I'm all for teaming up with you Drowbane. You can E-mail me at Goonforhire@comcast.net and we'll take it from there. Hope your move goes smoother than mine.


----------



## Drowbane (Oct 5, 2004)

Hiyas Goon, I'm in SD now.  My e-mail is down, see you in EN Chat?


----------



## goonforhire (Oct 26, 2004)

Hey Drowbane, I just got my internet back up and running the other day myself. My e-mail account is now Waylander@earthlink.net my AIM SN is still EAHanson2000, I'm never on EN-world chat so you'll have better luck IMing me or droping me a note. Look forward to talking to you soon.


----------



## Urbanmech (Oct 27, 2004)

Hey folks, I'm also going to be relocating to San Diego in the near future.  If you need an extra to make a group maybe we could work something out.


----------



## Haffrung Helleyes (Nov 13, 2004)

*San Diego Game*

Hey,

I'm going to start running a D&D 3.5 in downtown San Diego soon (within the next few weeks).  Drop me a note at k e n m t r a v e l l e r at yahoo dot com
(obfuscated to avoid spam) if you're interested in joining.

We'd be playing at Sundays, starting around 1pm, for 6-8 hours a session.  I currently have 4 players and am looking for two more.  We're all in our 30s.  I will probably run either the Dungeon Magazine adventure path series, although there is a small chance I will find time to detail something of my own.

Ken


----------



## goonforhire (Nov 20, 2004)

*Thanks for the offer Ken*

Hey thanks for the offer to join but I joined a group that plays on sundays from 5-9 so I'm afraid I can do it. If you run a game during the week some time I'd be more than happy to join, as long as games are run at night since I work in the field of paid muscle.


----------



## velm (Nov 20, 2004)

I was in SD for 2 years, and could not find a soul who gamed.  Just me and a buddy.  I tried to contact a few people here, got A response once.  Now, that I am gone from SD, people are popping up out of the woodwork, what gives?!?!?! 

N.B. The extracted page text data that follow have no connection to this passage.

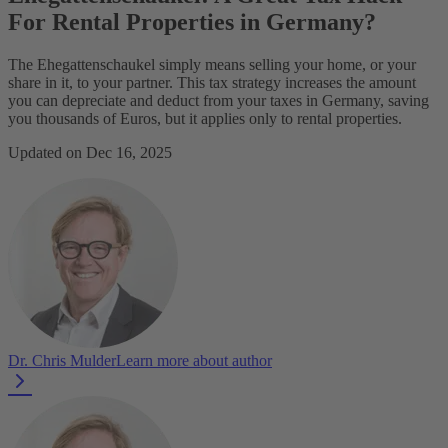
For Rental Properties in Germany?
The Ehegattenschaukel simply means selling your home, or your
share in it, to your partner. This tax strategy increases the amount
you can depreciate and deduct from your taxes in Germany, saving
you thousands of Euros, but it applies only to rental properties.
Updated on Dec 16, 2025
Dr. Chris Mulder
Learn more about author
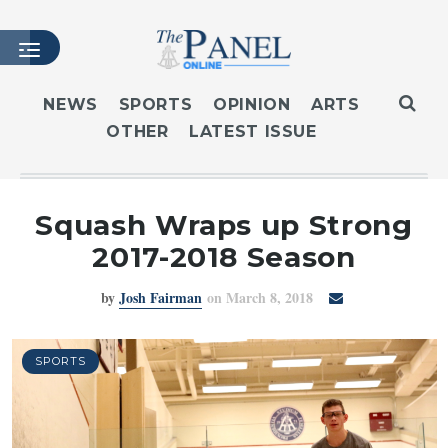
NEWS
SPORTS
OPINION
ARTS
OTHER
LATEST ISSUE
HOME
LATEST ISSUE
ARTICLES
Squash Wraps up Strong
MASTHEAD
2017-2018 Season
ARCHIVES
by
Josh Fairman
on March 8, 2018
CONTACT
SUBSCRIBE
LOGIN
SPORTS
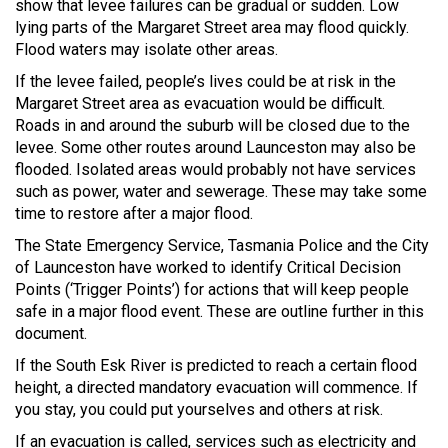
show that levee failures can be gradual or sudden. Low
lying parts of the Margaret Street area may flood quickly.
Flood waters may isolate other areas.
If the levee failed, people’s lives could be at risk in the
Margaret Street area as evacuation would be difficult.
Roads in and around the suburb will be closed due to the
levee. Some other routes around Launceston may also be
flooded. Isolated areas would probably not have services
such as power, water and sewerage. These may take some
time to restore after a major flood.
The State Emergency Service, Tasmania Police and the City
of Launceston have worked to identify Critical Decision
Points (‘Trigger Points’) for actions that will keep people
safe in a major flood event. These are outline further in this
document.
If the South Esk River is predicted to reach a certain flood
height, a directed mandatory evacuation will commence. If
you stay, you could put yourselves and others at risk.
If an evacuation is called, services such as electricity and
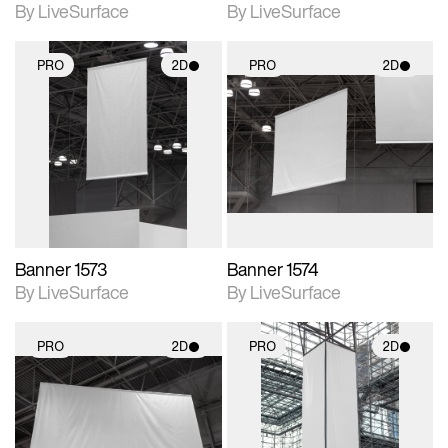
By LiveSurface
By LiveSurface
PRO
2D
PRO
2D
2D scene with
2D scene with
photographic details.
photographic details.
Includes support for
Includes support for
materials and lighting.
materials and lighting.
Banner 1573
Banner 1574
By LiveSurface
By LiveSurface
PRO
2D
PRO
2D
2D scene with
2D scene with
photographic details.
photographic details.
Includes support for
Includes support for
materials and lighting.
materials and lighting.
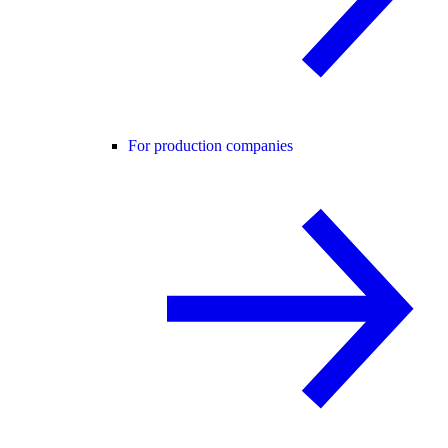
For production companies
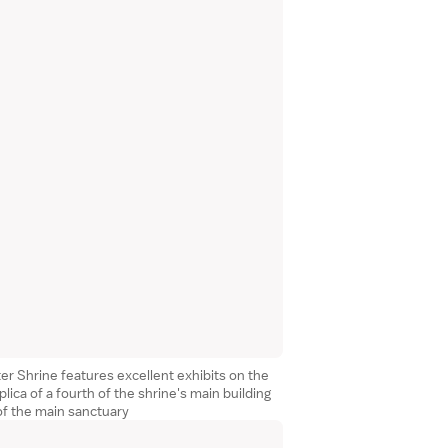
r Shrine features excellent exhibits on the
plica of a fourth of the shrine's main building
of the main sanctuary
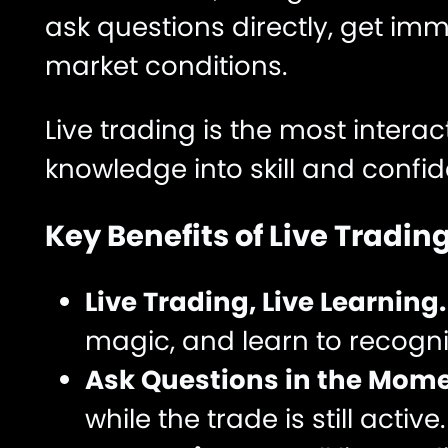
ask questions directly, get im
market conditions.
Live trading is the most intera
knowledge into skill and confi
Key Benefits of Live Trading
Live Trading, Live Learning
magic, and learn to recogni
Ask Questions in the Mome
while the trade is still active.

(oh, wait, I fogot about that group that lived 30 minutes away from his place that we gamed at once.  Hmmm, what was it, ah, yes, a group of UBER characters, half-demons, and where everyone had a special power it seemed like.  and there were 8 people at least and the four of us at the far end of the table just about decided to do a side adventure because the one we were in was stupid.  At one point we were walking, or so we thought in the woods, then suddenly a dust storm in the distance could be seen, (hmmm, i thought we were in the woods?) we were confused by this 'cloud of dust' that is when the dm told us we were walking on a dirt road and the cloud of dust was in the distance.  Then without warning the 'cloud of dust' turned out to be riders who were suddenly 'right in front of us'.  YEah, that was the first and last time we played there.)


----------